§ Exercise brief:
Having located "vase: none [531,734,606,850]" in the records below, repeat exactly the line it is on and all subsequent lines, ending with the last.

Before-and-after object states
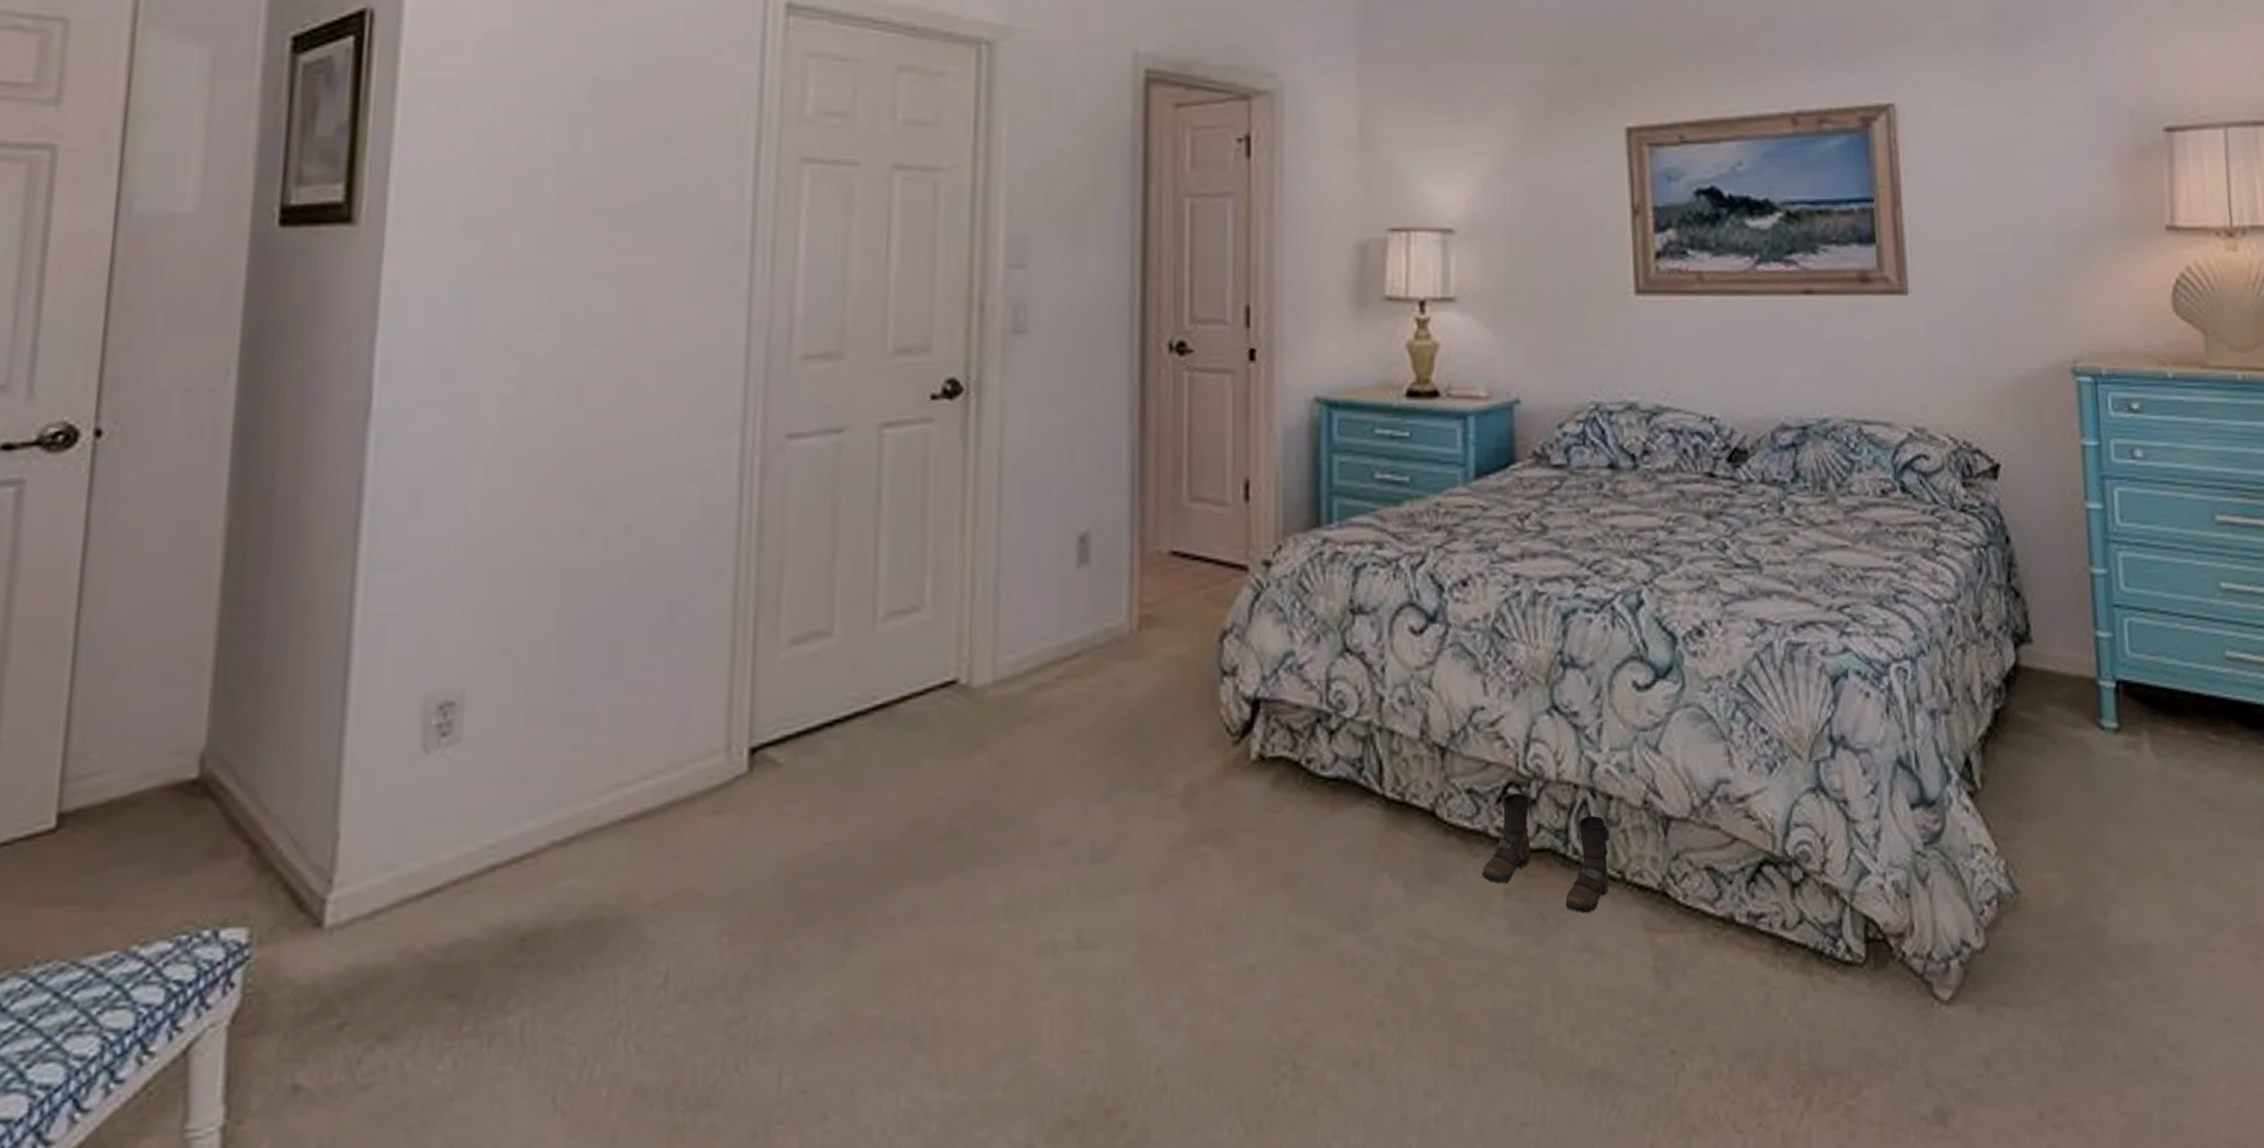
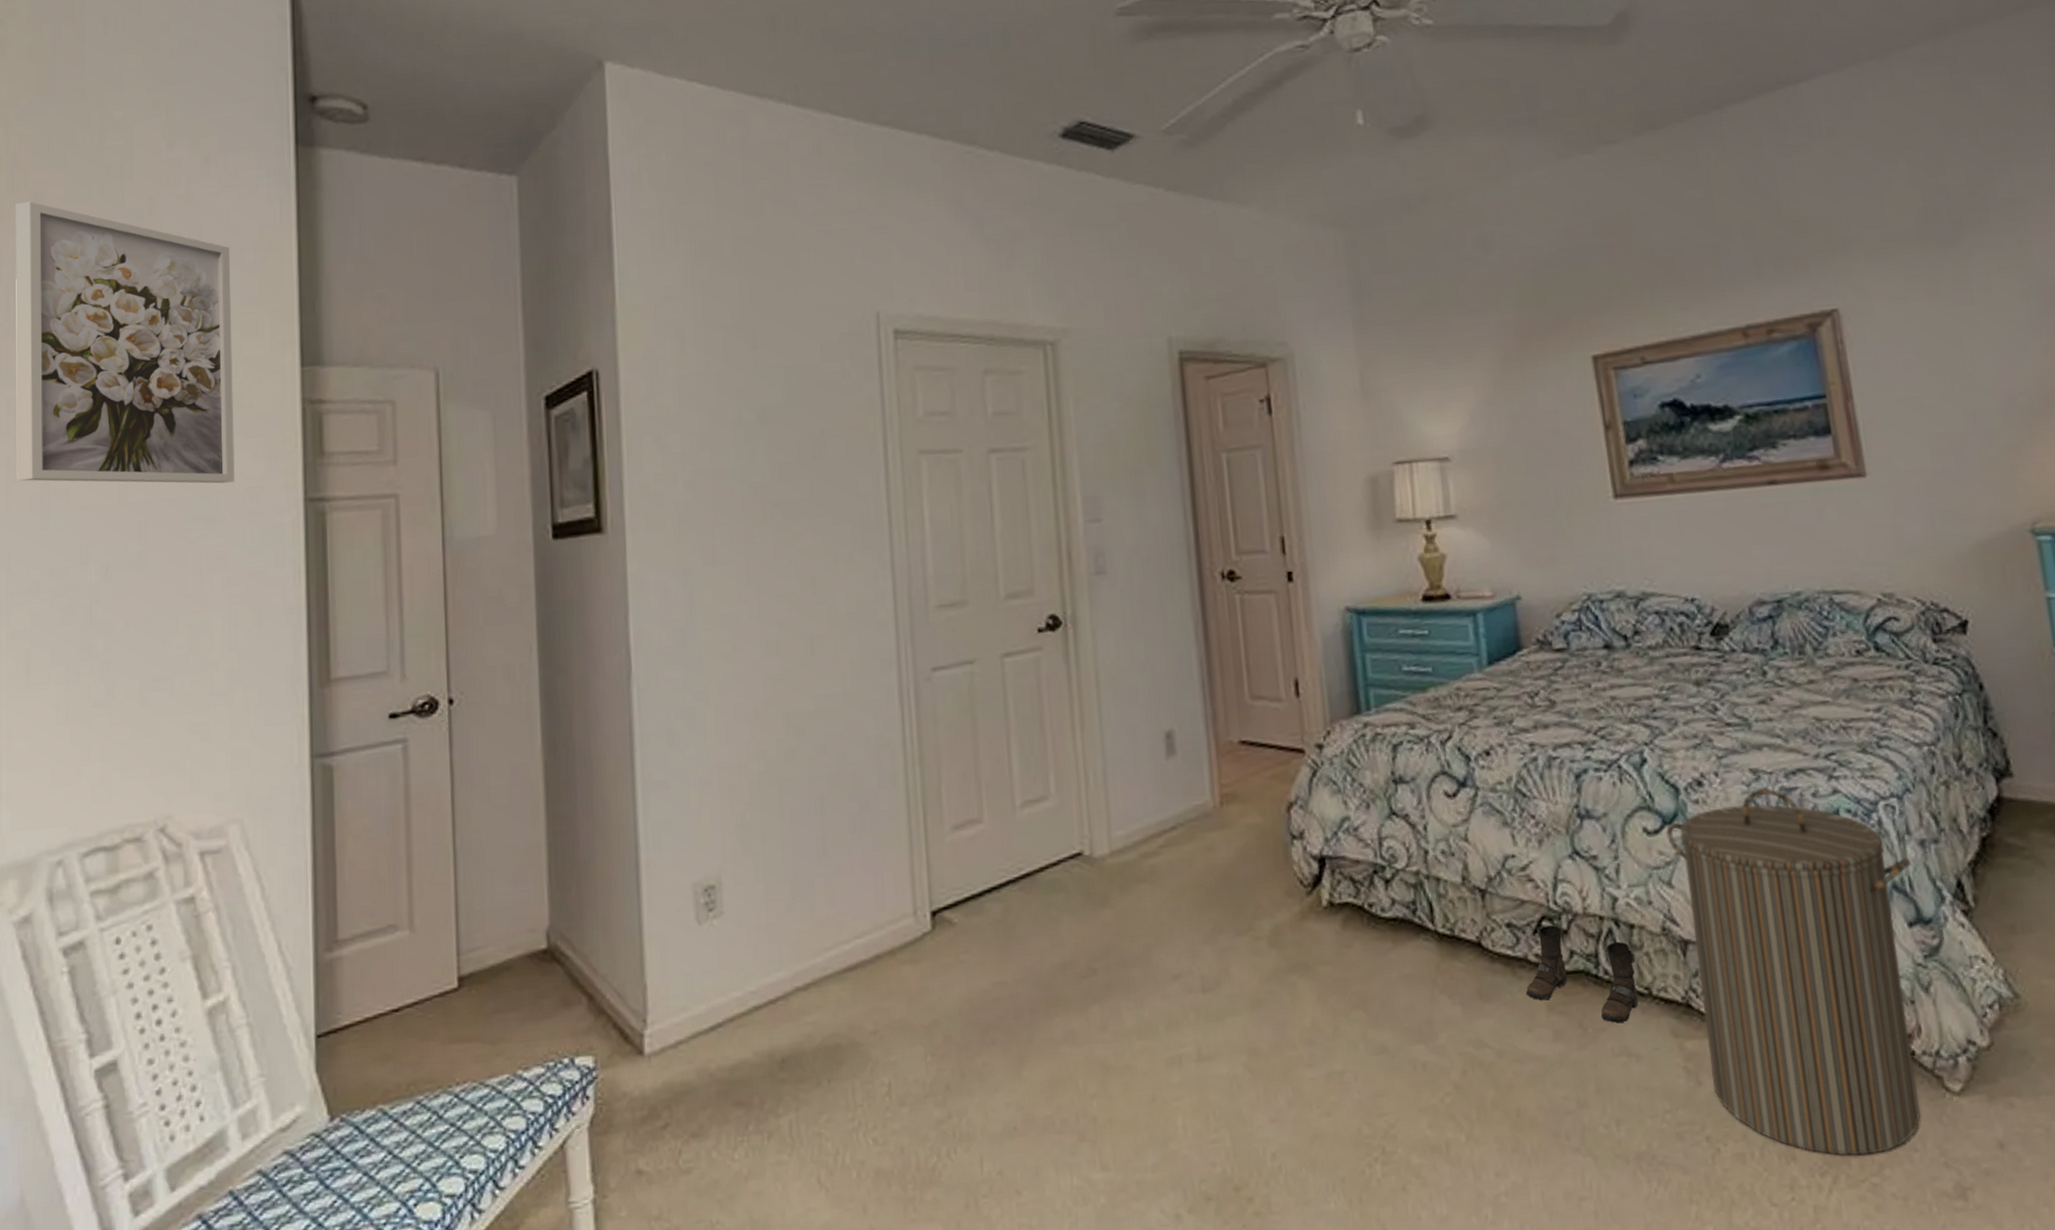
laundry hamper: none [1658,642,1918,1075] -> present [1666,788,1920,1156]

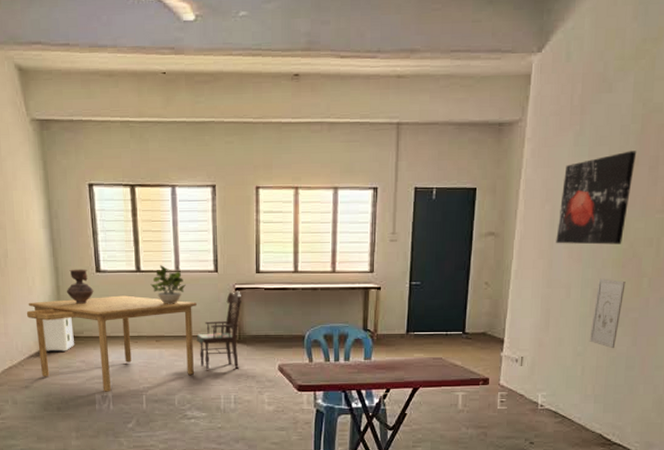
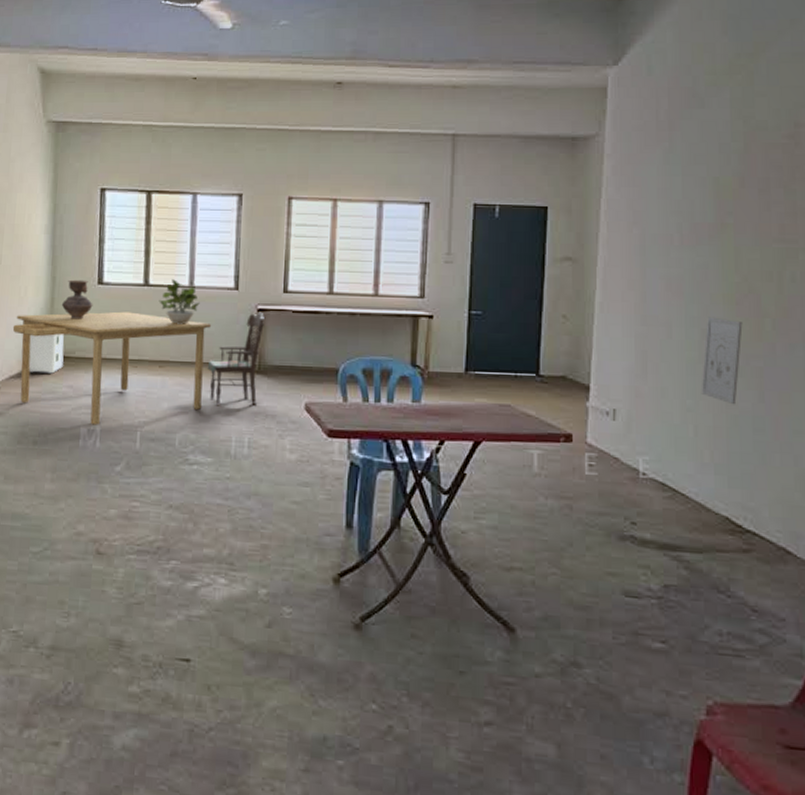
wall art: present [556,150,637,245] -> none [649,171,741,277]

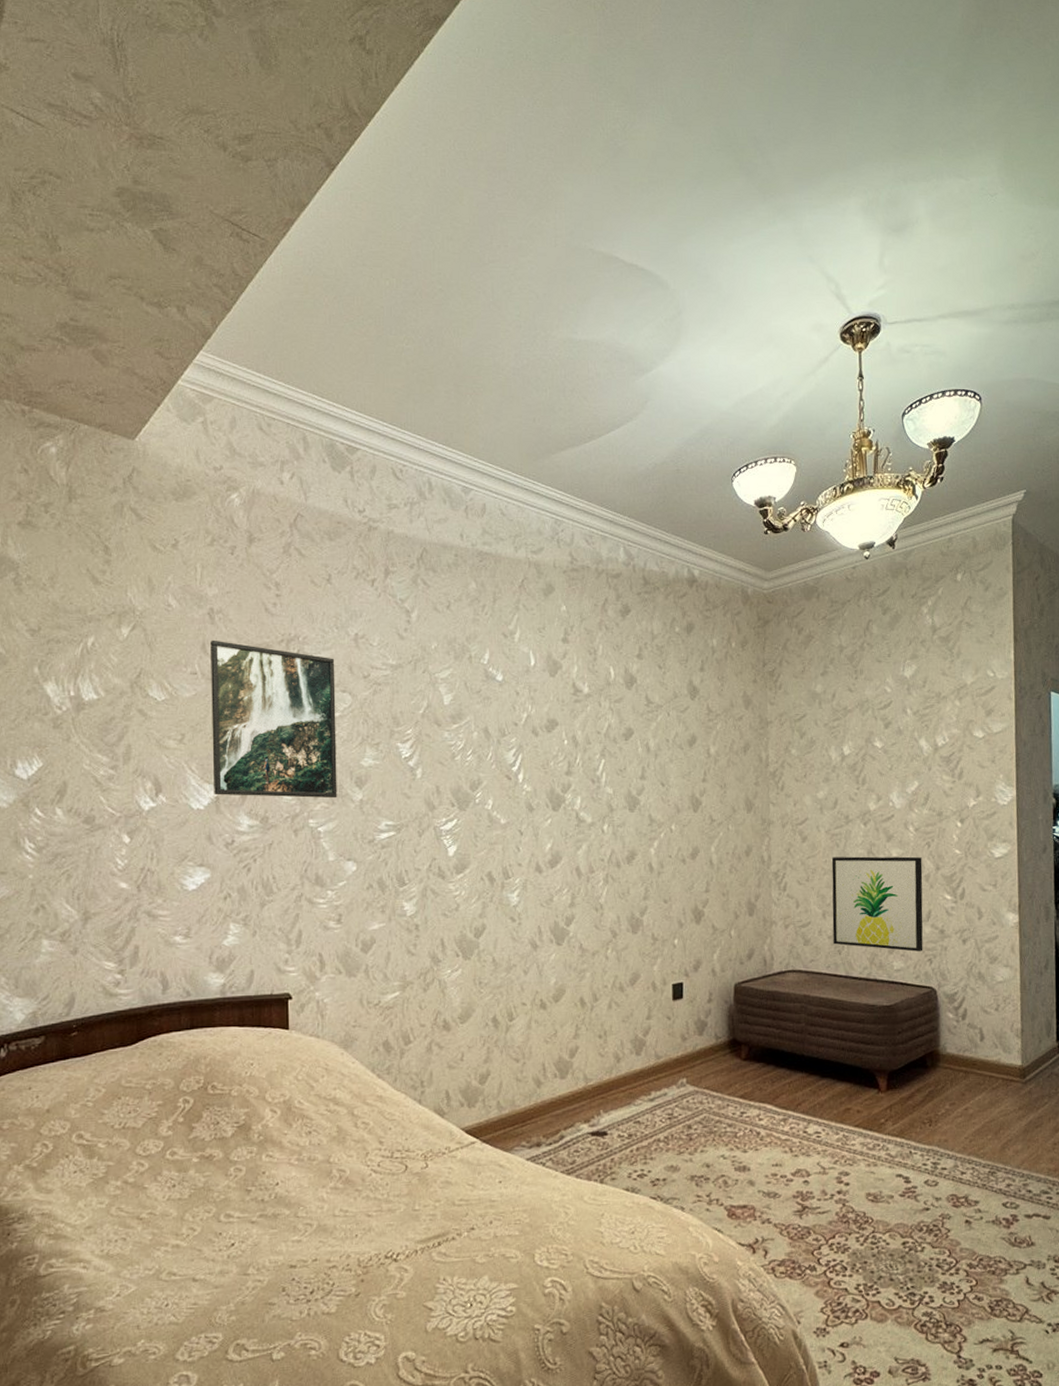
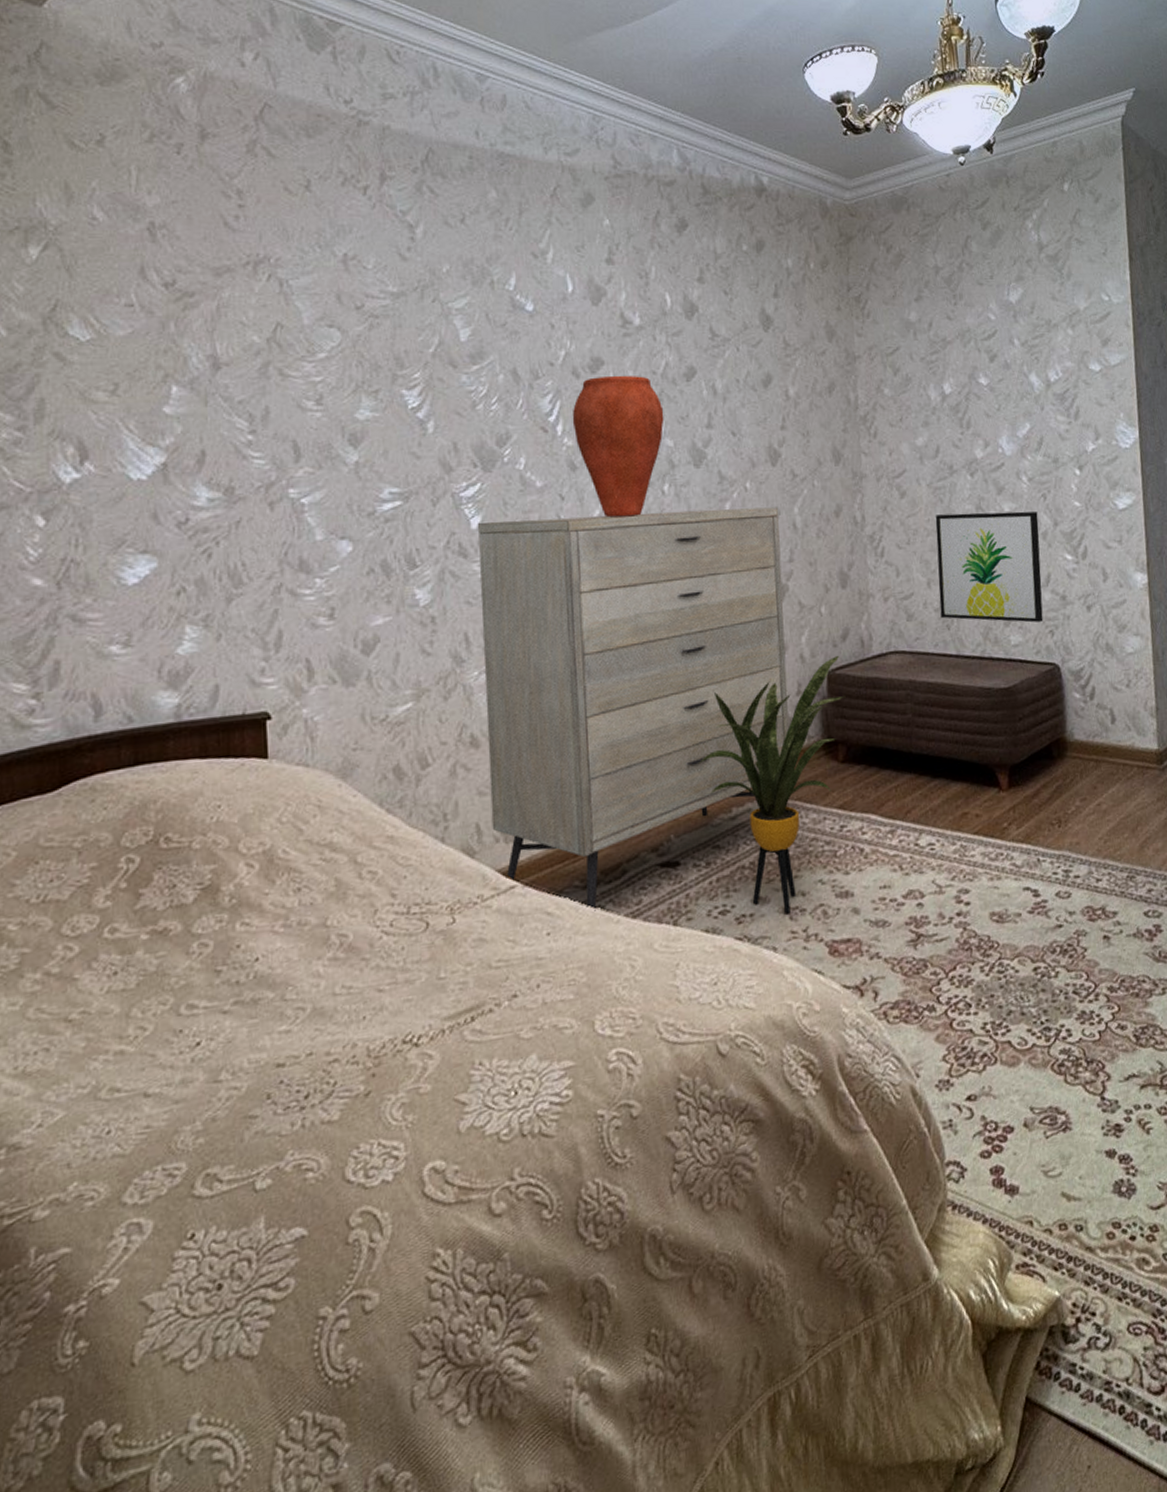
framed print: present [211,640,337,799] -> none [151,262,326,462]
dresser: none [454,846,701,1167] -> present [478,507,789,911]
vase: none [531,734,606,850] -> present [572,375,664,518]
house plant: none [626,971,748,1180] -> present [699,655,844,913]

§ Reply to the exercise:
vase: none [531,734,606,850] -> present [572,375,664,518]
house plant: none [626,971,748,1180] -> present [699,655,844,913]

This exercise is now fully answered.